Jackson appeared in 56 games as a freshman, posting a .357 batting average with 12 home runs and 69 RBI. He was subsequently named the Southern Conference Freshman of the Year and earned Second Team Freshman All-America honors from the National Collegiate Baseball Writers Association. After the season, Jackson transferred to the University of Georgia and again played summer ball - this time with the Traverse City Pit Spitters of the Northwoods League.

As a sophomore with the Bulldogs, he recorded a .240 batting average with 14 home runs and 36 RBI. In 2024 and 2025, he played collegiate summer baseball with the Chatham Anglers of the Cape Cod Baseball League.
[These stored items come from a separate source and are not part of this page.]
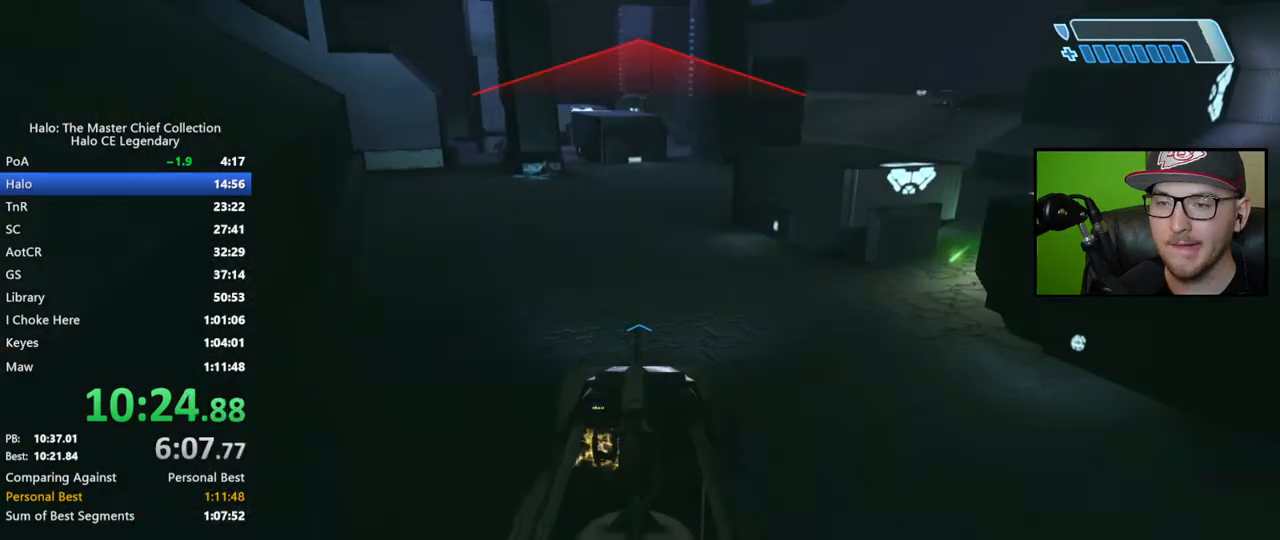
{"buttons": [], "left_stick": "up", "right_stick": "center", "events": [[100, "right_stick", "center"]]}
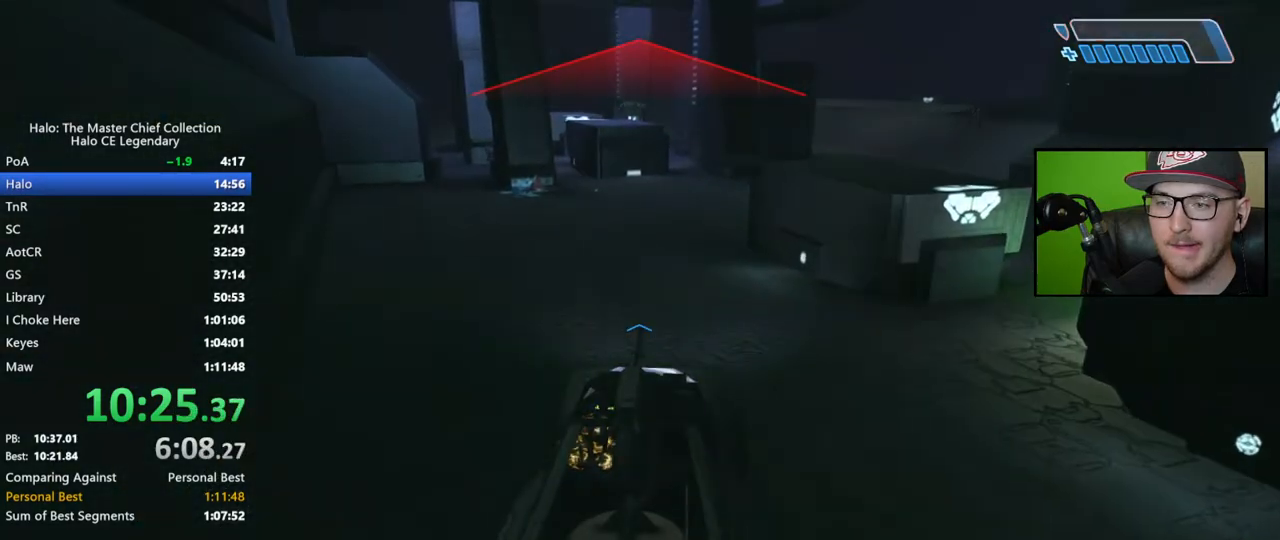
{"buttons": [], "left_stick": "up", "right_stick": "center", "events": [[50, "right_stick", "right"], [250, "right_stick", "up-right"], [450, "right_stick", "center"]]}
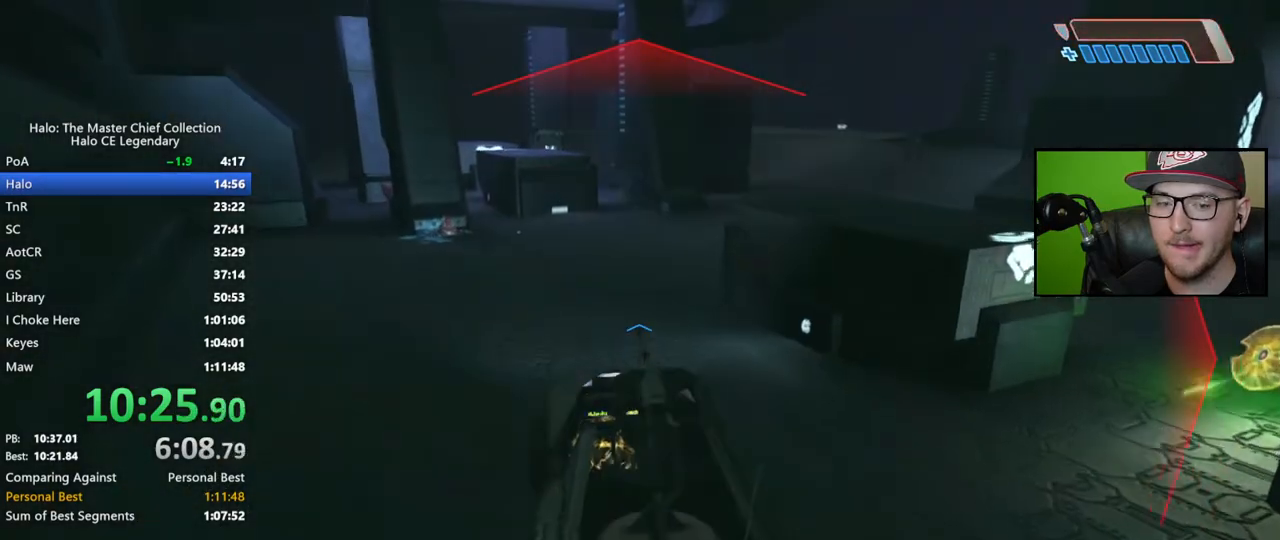
{"buttons": [], "left_stick": "up", "right_stick": "right", "events": [[67, "right_stick", "right"]]}
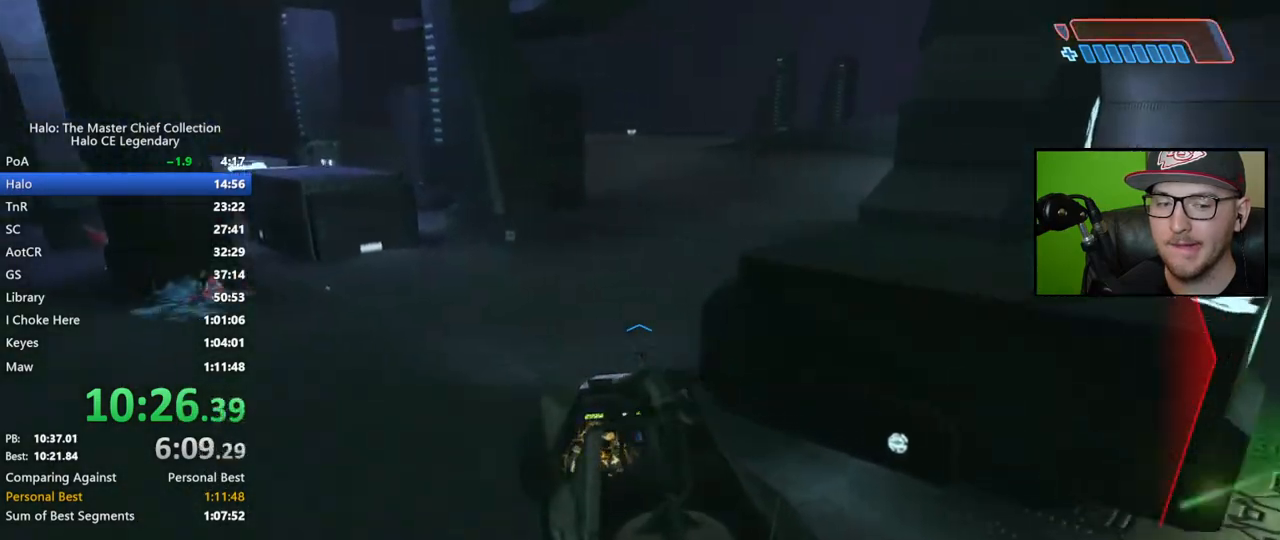
{"buttons": [], "left_stick": "up", "right_stick": "center", "events": [[150, "right_stick", "center"], [217, "right_stick", "right"], [350, "right_stick", "center"]]}
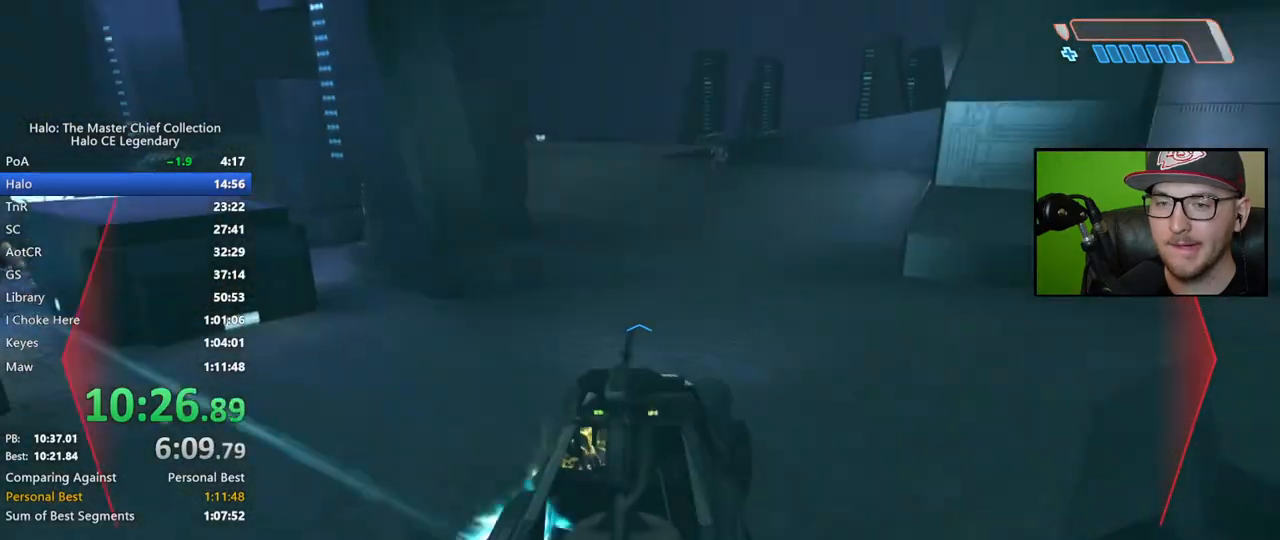
{"buttons": [], "left_stick": "up", "right_stick": "up-left", "events": [[167, "right_stick", "left"], [283, "right_stick", "center"], [467, "right_stick", "up-left"]]}
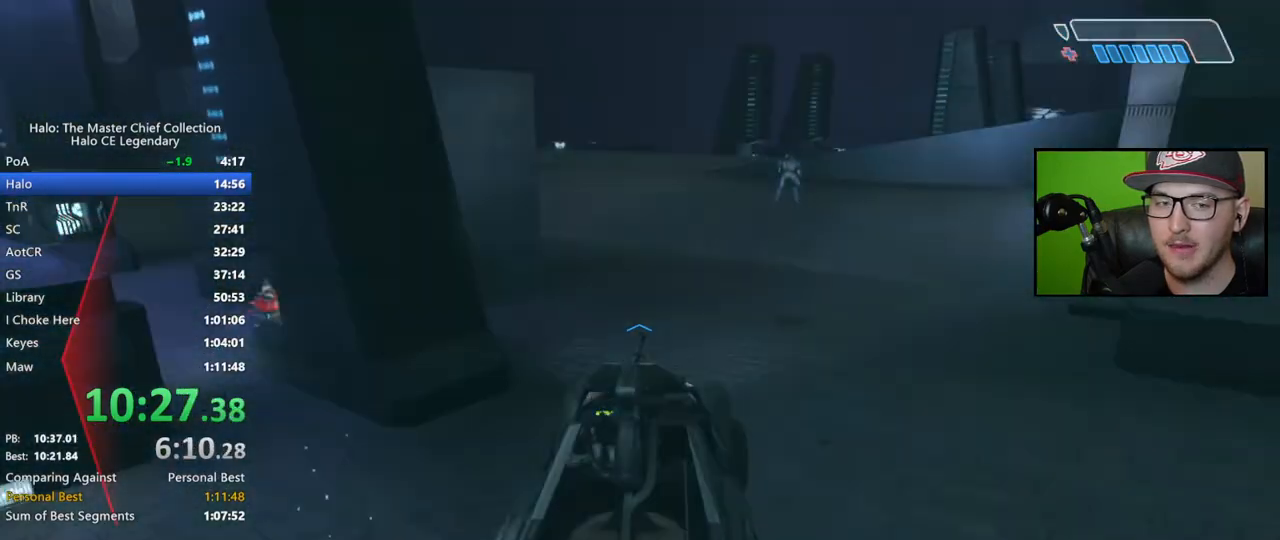
{"buttons": [], "left_stick": "up", "right_stick": "right", "events": [[100, "right_stick", "center"], [217, "right_stick", "right"]]}
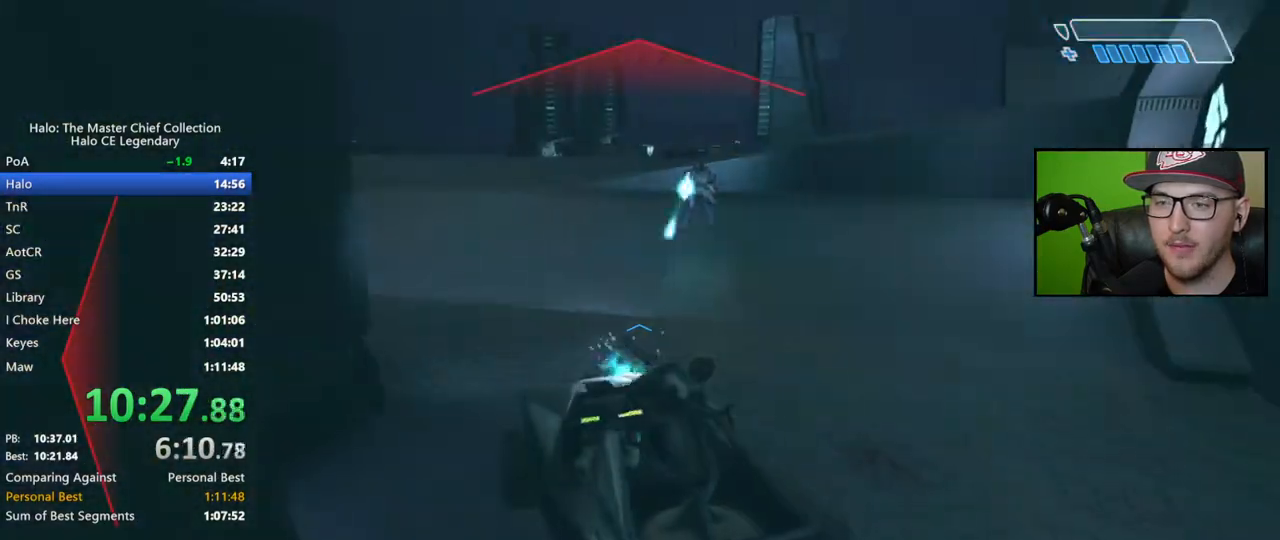
{"buttons": [], "left_stick": "up", "right_stick": "right", "events": [[283, "left_stick", "center"], [467, "left_stick", "up"]]}
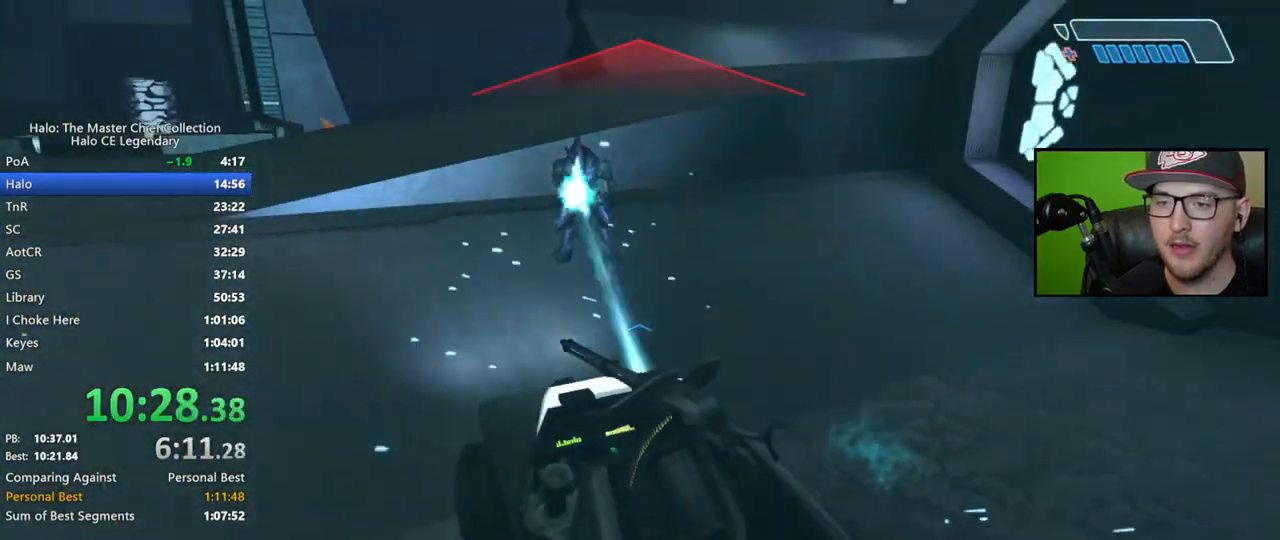
{"buttons": [], "left_stick": "up", "right_stick": "right", "events": [[100, "right_stick", "center"], [150, "right_stick", "right"], [317, "right_stick", "center"], [400, "right_stick", "right"]]}
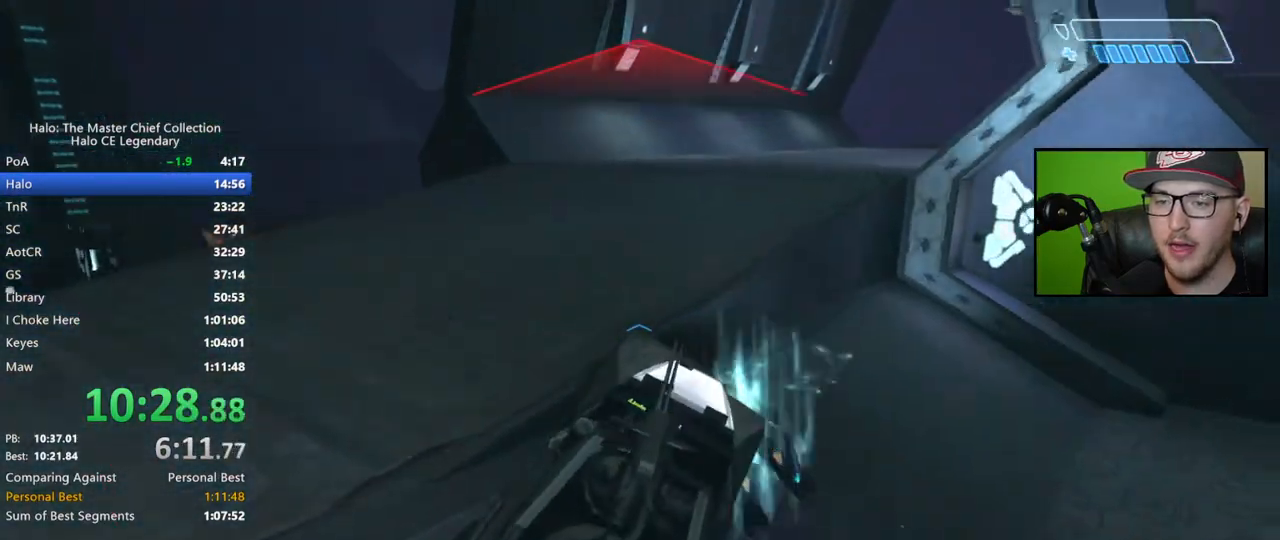
{"buttons": [], "left_stick": "up", "right_stick": "right", "events": []}
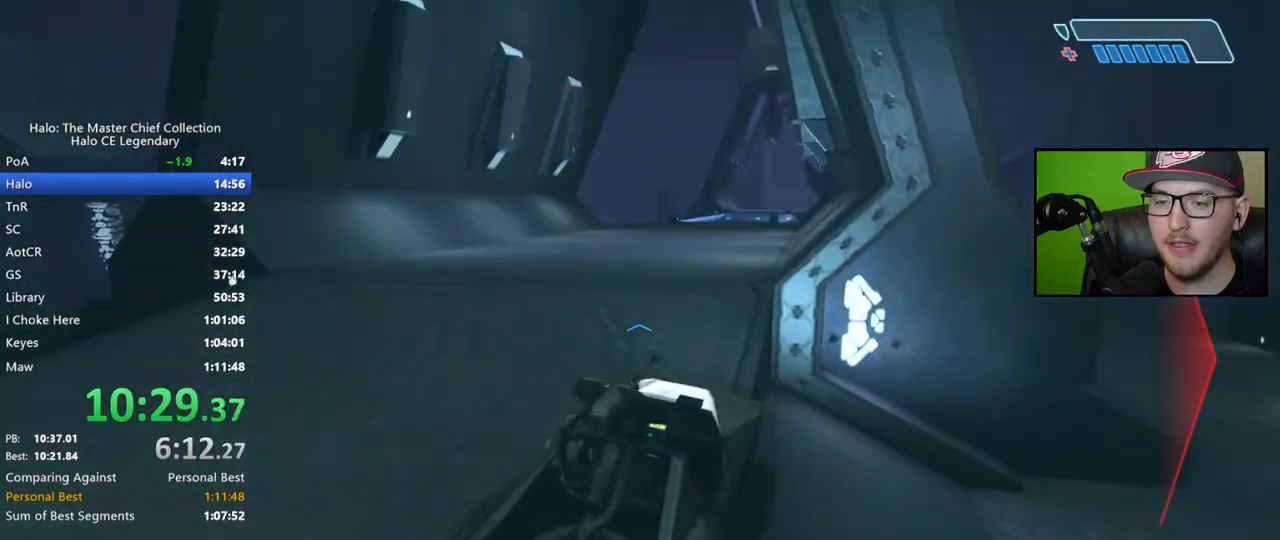
{"buttons": [], "left_stick": "up", "right_stick": "right", "events": [[217, "right_stick", "up-right"], [350, "right_stick", "center"], [467, "right_stick", "right"]]}
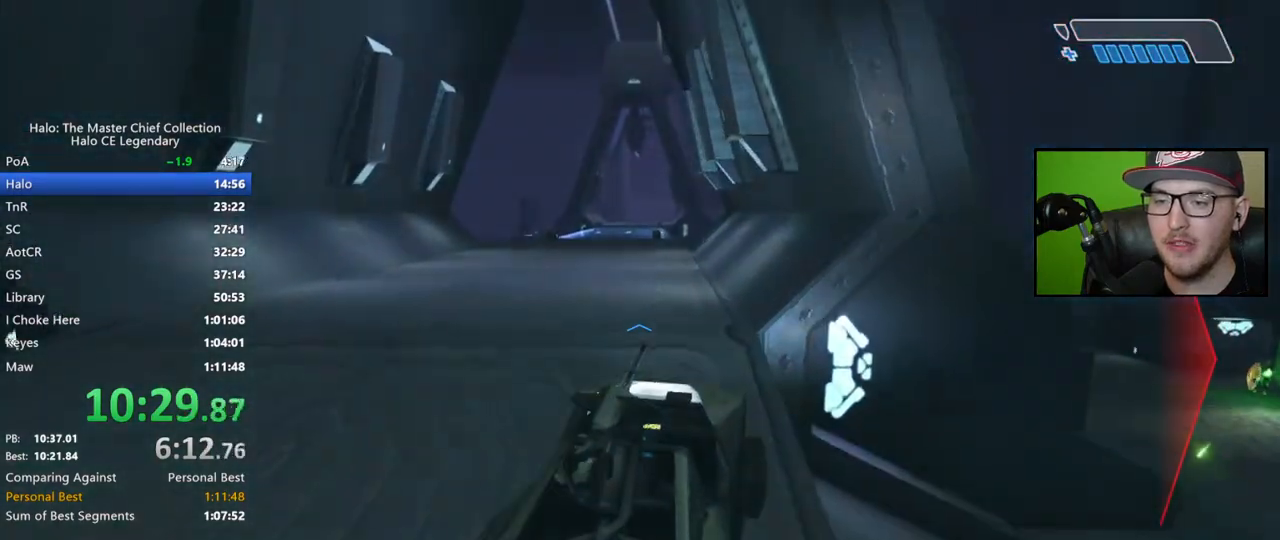
{"buttons": [], "left_stick": "up", "right_stick": "up", "events": [[133, "right_stick", "center"], [433, "right_stick", "up"]]}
In his junior season, Jackson had a breakout year, leading the Southeastern Conference in home runs, RBI, and batting average. After stealing three bases in the second game of a doubleheader against Ole Miss, he became the first player in school history to record 20 home runs and 20 stolen bases in a single season. On May 16, Jackson became the sixth player in NCAA Division I history to record at least 25 home runs and 25 stolen bases in a single season. At the conclusion of the regular season, he was named the SEC Player of the Year. Against Mississippi State, in game two of the Athens Super Regional, Jackson hit a go-ahead home run in the 10th inning, helping Georgia secure an 11–9 victory and advance to the College World Series for the first time since 2008. He finished the season with a .379 batting average, 32 home runs, 87 RBI, and 26 stolen bases. Following his record-setting campaign, Jackson was named the recipient of the Golden Spikes Award, Dick Howser Trophy, and Buster Posey Award.

== Professional career ==
Jackson was selected by the Colorado Rockies with the 37th overall selection of the 2026 Major League Baseball draft. On July 20, 2026, he signed with Colorado for a $2.3 million signing bonus. Jackson made his professional debut that year with the Single-A Fresno Grizzlies.